7.4 Advanced Alerting: Configuring complex alert rules (e.g., rate-of-change) in Prometheus and routing notifications via Alertmanager to incident management tools (PagerDuty, Opsgenie).
Hands-On Lab: Building a single Grafana dashboard that shows key metrics and logs from components hosted in AWS, Azure, and GCP.
Security, Resilience, and FinOps (Capstone)
8.1 Secrets Management: Using HashiCorp Vault or integrating cloud-native services (Key Vault, Secret Manager, AWS Secrets Manager) securely into applications and CI/CD pipelines.

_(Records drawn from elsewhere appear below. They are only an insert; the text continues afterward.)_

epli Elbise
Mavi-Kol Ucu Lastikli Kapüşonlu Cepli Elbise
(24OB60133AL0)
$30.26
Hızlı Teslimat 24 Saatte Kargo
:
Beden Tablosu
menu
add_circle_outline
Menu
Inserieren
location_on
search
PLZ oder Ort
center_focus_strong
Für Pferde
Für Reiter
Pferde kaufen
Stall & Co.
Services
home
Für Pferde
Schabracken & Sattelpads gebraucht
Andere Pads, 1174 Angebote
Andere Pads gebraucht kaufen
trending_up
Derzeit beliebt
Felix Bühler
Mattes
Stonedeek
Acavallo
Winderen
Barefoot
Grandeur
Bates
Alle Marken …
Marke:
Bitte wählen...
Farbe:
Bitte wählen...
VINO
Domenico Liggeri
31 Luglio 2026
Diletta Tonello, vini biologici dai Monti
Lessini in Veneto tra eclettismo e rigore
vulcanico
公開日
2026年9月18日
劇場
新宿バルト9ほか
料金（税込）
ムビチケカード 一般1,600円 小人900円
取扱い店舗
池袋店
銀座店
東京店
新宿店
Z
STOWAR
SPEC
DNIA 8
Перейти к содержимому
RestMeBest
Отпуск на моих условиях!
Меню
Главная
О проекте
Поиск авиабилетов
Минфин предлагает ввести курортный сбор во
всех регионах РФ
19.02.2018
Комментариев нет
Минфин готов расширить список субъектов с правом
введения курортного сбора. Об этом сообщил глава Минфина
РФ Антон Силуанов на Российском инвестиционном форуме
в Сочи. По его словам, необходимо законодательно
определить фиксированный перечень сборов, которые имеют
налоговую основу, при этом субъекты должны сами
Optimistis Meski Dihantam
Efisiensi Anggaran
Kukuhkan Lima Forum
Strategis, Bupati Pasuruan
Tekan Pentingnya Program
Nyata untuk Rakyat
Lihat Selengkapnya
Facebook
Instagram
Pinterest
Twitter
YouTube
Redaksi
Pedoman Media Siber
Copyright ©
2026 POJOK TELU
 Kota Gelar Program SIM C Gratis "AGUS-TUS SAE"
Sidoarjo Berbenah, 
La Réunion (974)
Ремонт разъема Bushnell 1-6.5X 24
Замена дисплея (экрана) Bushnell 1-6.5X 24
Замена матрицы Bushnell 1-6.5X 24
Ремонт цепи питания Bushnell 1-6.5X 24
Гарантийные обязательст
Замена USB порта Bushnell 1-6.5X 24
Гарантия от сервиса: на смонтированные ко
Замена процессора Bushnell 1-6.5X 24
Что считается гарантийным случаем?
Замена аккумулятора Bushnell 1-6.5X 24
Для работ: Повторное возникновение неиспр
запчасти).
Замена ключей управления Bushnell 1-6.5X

8.2 Disaster Recovery (DR) Planning: Defining RTO/RPO metrics and implementing cross-region/cross-cloud failover strategies (Active-Passive vs. Active-Active).
8.3 FinOps and Cost Management: Best practices for tagging, automating cost reporting, and using cloud-agnostic tools to enforce budget policies and optimize cloud spend.
8.4 Capstone Project: Students design and implement a complete multi-cloud solution, showcasing IaC, CI/CD, Observability, and DR capabilities.
Hands-On Lab: Auditing cloud spend, implementing automated cost-saving measures, and executing a mock disaster recovery failover.